Briefly, in terms of how Nanobubbles are made. Well, we're opening a Pandora's box there. There's so many different methods of doing it.

I mean, essentially, up until the invention of the electric field approach, my lead invention about seven years ago, there was just really mechanical ways of generating Nanobubbles, where we would apply a lot of turbulence to the liquid, for example, by a hammer mill rotation or ball mill rotation, or else by putting at high pressure gas, for example, essentially pure oxygen from a pressure swing adsorption system or even a gas cylinder through microporous and indeed nanoporous membranes. Now, the problem about membranes is they get blocked and biofouled, and there's nothing much that we can do about that. I mean, there's things we can do with the side, et cetera, et cetera, but it's a fundamental problem of biofouling and blocking of membranes.

Also, of course, there's a problem of high energy costs, massive pressure drop, pushing gas through a granular solid by the Karman-Kazanian equation, and of course the maintenance problems of moving parts and pumps that break down. So the essential advantage, I suppose, of the electric field approach is that there's no moving parts, and we can apply an electric field, which effectively, the electrostriction there effectively gobbles up extra gas molecules from an upstream population of mother macro bubbles or meso bubbles. And effectively, we cannibalize the outer periphery of the large bubbles to create a subpopulation of baby daughter nanobubbles.

So that's an exciting innovation that's very low in energy, so low, in fact, it can be powered by solar methods. And that's something that can be discussed later in our podcast series. So in any event, I suppose I want to thank you a lot for listening to this introductory episode.

I've outlined a story on how I first became interested in nanobubbles, essentially stumbling upon the area after working in electric fields and gas and water for whatever 20 years. I've explained a bit what nanobubbles are and how they're different from macro bubbles and mesobubbles, evading Stokes law, supplanting, subversing Henry's law, if you like. I've spoken a bit about what makes nanobubbles quite interesting for the environment, for industry, about energy savings.

I've spoken a bit about the history of nanobubbles.
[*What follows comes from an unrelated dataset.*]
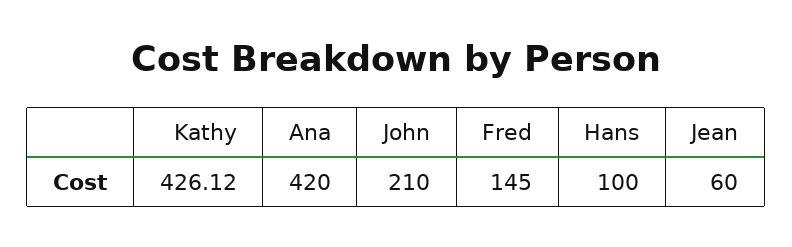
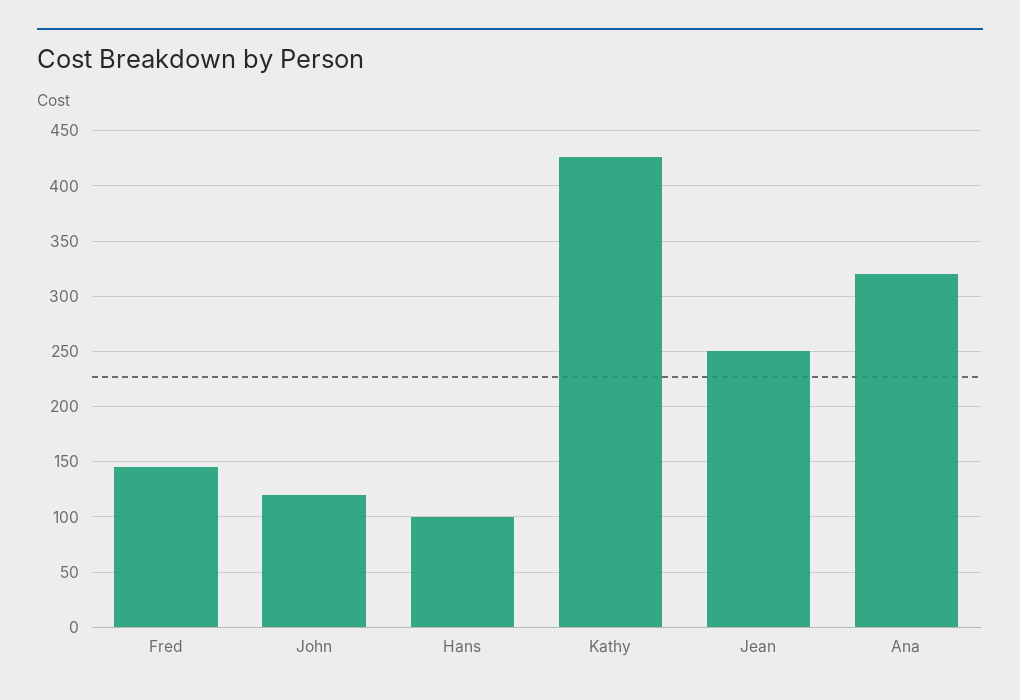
Ana: 420 -> 320
John: 210 -> 120
Jean: 60 -> 250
Not that there was too much to say there. We've explored briefly how nanobubbles are generated.

In the next episode, we're going to be exploring more deeply the science of nanobubbles, including various scientific properties that give them their rather unusual and standout properties. I'm excited to be looking at that. That's going to be very interesting.

Anyway, thanks very much for your attention today. Enjoy your next episode.